2. Labeling and Training
Now that I had the pictures and the AI service ready, I proceeded to label the pictures to show the system which portions of the card it needs to read and comprehend. For this I used the OCR (Optical Character Recognition) Form Labeling Tool, which is an open-source tool specifically built for this purpose available on GitHub. I found that the best way to use this tool locally on your windows machine is to install docker and run the docker container which hosts this application as described in the documentation. If you already have docker installed and running, you just need to run the below two commands and you can access the tool at the URL: http://localhost:3000.

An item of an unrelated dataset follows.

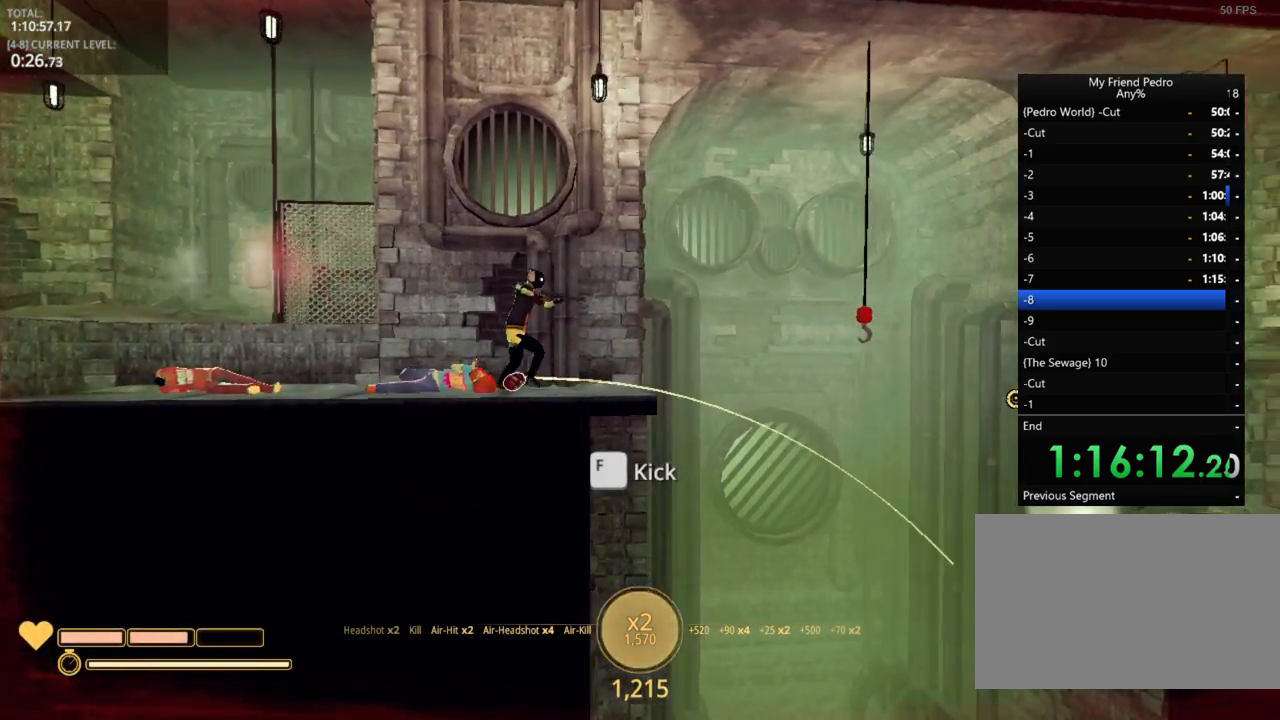
{"keys": ["d", "space"], "mouse_move": "still", "events": [[467, "space", "down"]]}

docker pull mcr.microsoft.com/azure-cognitive-services/custom-form/labeltool:latest-2.1
docker run -it -p 3000:80 mcr.microsoft.com/azure-cognitive-services/custom-form/labeltool:latest-2.1 eula=accept
The labeling tool is also available at https://fott-2-1.azurewebsites.net/
Once I had the OCR tool up and running, I proceeded to create a project. To do so, I had to provide the following:
- The Form Recognizer service end point and key
- Create a connection to the Azure Blob Storage Container
While step 1 was easy using the endpoint and key, step 2 was more complex. First, I had to ensure the Resource Sharing (CORS) setting was correctly set on the blob storage account, then I had to ensure I generated the SAS URL at the container level and not at the storage account level.
Azure Blob Container Connection Settings were set as below
Once the connectivity to the Form Recognizer service and the Blob Storage container was established, the documents automatically showed up in the labeling area. The tool was also smart enough to create bounding boxes and highlighted all text in yellow. All I had to do was create a tag on the top right corner, click on the relevant text segment, and click on the tag again to assign that tag to the text segment. The tagging process was very simple and took less than five minutes to tag all the pictures.
Once I had 5 documents labeled, I clicked on the Train icon and a model was created instantly. Given that I only had a few images to train on, the training process was only a few seconds.
3. Testing and Deployment
Now it was time to test out my new model to see if it recognizes other vaccination cards. I had set aside a couple of images from the training process to validate the model. The OCR tool also helps with testing the model hosted on the Azure Form Recognizer service. All I had to do was click on the ‘Analyze’ menu item and upload an image from my local disk. The model performed amazingly well and was able to pick out the vaccine brand name even though certain parts of the card were hidden by a finger and the vaccine brand was handwritten instead of printed.
The model was spot-on so far, but I was curious to see if this model could identify a fake vaccination card, such as that of this recently reported case of a traveler to Hawaii? I put the model to the test, and the results were mixed. For one, this model was not able to pick up the CDC logo text and the vaccine brand name correctly as this card looks characteristically different from a standard vaccination card. In that sense, it was able to flag that this card looks different and needs to be examined further to confirm the veracity of the card.
Conclusion
The model performed incredibly well even though we built the model with less than ten images. One way to enhance the performance of the model would be train separate models for different kinds of vaccination cards (handwritten, printed stickers, non-USA etc.) and compose a hybrid model to handle all types of cards globally. Going back to the commercial real estate company that wanted to implement this solution: they tested out Azure Form Recognizer and found it to be better than an off the shelf RPA product they also tested. They are currently working on building a system to read vaccination cards of their employees to record their vaccination status. Overall, this was a quick and easy way to build a model to help organizations responsible for verifying vaccination status.